● Activity
Every line in the records below with the string "avec" is to be copied out.

● Extracted information
++++

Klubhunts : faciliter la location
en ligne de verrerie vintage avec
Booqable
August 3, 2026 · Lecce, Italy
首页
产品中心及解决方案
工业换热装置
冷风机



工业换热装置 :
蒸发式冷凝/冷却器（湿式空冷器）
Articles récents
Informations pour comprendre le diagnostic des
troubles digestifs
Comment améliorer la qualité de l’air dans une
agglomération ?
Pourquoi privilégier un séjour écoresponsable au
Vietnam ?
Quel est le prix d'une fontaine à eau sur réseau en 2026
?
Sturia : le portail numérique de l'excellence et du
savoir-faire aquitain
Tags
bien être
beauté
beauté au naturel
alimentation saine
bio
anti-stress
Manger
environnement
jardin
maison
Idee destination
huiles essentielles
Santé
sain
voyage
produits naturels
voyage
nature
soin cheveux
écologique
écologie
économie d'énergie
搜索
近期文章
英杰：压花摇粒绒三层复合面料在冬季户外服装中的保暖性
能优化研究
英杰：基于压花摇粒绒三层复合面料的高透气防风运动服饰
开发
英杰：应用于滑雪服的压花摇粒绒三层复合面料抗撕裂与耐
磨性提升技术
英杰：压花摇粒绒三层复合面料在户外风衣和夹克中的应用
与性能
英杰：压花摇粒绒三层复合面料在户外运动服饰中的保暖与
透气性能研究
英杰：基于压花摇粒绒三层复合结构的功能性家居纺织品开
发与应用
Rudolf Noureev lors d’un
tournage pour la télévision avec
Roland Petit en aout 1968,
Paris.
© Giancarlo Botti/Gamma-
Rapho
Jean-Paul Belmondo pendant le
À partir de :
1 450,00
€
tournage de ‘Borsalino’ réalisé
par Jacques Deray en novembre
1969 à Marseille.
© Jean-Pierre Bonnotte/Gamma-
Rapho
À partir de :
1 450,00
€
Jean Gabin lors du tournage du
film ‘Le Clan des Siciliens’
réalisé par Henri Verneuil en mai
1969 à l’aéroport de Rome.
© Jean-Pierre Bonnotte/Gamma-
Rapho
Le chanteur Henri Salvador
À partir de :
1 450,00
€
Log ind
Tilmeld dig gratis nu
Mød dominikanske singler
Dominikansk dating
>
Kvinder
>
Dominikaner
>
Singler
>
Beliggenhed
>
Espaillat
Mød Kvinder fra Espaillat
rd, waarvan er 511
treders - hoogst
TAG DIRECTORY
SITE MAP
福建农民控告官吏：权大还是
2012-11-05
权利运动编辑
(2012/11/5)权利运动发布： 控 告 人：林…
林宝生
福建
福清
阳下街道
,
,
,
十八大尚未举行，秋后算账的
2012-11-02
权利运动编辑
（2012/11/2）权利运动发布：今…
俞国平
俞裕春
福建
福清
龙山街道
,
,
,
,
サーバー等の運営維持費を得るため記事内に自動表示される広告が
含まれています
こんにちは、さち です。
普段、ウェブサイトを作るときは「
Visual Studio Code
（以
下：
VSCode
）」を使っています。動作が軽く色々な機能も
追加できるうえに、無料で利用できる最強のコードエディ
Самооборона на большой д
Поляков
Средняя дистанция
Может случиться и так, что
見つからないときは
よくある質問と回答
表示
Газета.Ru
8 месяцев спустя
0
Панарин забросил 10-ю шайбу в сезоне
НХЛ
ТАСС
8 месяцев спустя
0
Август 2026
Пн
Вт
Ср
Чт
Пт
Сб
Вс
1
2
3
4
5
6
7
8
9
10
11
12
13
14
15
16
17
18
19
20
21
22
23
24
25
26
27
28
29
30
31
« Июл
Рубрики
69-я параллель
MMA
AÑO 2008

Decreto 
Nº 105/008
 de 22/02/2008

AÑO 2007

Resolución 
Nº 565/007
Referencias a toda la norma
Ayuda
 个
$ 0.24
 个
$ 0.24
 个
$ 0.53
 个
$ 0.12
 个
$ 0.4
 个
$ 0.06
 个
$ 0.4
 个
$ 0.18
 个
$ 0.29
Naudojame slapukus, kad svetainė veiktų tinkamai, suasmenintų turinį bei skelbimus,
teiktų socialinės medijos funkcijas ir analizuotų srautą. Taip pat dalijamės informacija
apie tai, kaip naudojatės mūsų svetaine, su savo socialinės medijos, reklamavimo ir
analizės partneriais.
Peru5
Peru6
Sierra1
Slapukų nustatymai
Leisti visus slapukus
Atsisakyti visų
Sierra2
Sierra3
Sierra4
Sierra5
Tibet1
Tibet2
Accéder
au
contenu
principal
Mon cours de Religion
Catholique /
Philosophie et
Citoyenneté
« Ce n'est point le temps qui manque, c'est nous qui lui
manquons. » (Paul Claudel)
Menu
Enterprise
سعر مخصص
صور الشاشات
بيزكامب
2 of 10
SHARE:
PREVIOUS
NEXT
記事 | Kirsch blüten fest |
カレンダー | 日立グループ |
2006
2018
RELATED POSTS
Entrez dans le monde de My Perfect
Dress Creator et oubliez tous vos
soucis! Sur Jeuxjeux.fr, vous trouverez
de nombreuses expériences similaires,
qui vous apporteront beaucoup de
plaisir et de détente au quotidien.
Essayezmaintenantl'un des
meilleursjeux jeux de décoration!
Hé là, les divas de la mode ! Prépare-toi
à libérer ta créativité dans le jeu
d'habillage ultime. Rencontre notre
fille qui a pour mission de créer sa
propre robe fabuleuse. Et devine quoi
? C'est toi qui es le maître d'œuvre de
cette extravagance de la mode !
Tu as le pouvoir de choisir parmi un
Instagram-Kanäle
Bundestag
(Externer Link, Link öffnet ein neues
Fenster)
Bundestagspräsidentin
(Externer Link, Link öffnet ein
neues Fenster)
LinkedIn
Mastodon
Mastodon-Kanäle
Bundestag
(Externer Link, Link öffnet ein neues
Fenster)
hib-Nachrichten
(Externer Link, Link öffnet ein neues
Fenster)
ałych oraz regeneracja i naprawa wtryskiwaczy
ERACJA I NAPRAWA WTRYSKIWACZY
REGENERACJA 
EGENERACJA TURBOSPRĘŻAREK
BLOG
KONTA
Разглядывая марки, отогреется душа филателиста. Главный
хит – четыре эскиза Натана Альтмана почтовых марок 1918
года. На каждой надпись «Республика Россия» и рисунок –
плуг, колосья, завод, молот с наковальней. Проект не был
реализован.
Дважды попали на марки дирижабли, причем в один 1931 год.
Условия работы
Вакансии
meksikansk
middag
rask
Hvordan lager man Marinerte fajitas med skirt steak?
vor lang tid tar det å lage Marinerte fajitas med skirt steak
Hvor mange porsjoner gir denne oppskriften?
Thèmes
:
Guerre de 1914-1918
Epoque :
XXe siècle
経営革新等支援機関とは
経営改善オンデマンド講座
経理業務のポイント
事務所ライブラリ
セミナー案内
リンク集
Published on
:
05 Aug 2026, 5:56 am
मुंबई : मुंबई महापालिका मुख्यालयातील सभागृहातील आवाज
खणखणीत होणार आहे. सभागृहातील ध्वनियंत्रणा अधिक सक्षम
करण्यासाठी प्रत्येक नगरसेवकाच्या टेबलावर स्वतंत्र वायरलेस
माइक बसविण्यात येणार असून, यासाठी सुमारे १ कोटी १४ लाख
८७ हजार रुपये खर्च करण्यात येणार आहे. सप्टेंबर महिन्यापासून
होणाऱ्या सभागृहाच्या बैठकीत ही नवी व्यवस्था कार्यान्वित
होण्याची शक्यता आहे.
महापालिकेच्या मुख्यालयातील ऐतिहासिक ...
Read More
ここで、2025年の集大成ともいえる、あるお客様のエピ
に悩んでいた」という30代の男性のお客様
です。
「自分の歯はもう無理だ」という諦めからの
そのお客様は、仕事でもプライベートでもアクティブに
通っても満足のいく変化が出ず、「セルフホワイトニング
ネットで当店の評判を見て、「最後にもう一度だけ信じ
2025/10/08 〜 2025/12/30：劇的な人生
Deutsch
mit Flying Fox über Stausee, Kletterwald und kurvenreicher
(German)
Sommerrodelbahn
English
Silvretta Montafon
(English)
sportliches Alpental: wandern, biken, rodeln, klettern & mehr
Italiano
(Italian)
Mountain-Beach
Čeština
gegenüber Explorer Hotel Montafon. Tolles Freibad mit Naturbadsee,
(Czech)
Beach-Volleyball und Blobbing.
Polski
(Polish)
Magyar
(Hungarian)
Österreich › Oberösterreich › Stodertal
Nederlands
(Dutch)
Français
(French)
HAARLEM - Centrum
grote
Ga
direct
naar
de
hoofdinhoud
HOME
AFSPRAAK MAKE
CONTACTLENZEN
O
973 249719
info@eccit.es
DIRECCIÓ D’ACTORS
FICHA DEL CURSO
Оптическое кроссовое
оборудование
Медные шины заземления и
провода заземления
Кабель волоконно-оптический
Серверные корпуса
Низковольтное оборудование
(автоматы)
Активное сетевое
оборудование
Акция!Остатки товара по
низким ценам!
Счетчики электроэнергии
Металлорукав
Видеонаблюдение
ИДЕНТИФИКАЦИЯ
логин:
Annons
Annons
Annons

++++

● Result for this exercise
en ligne de verrerie vintage avec
tournage pour la télévision avec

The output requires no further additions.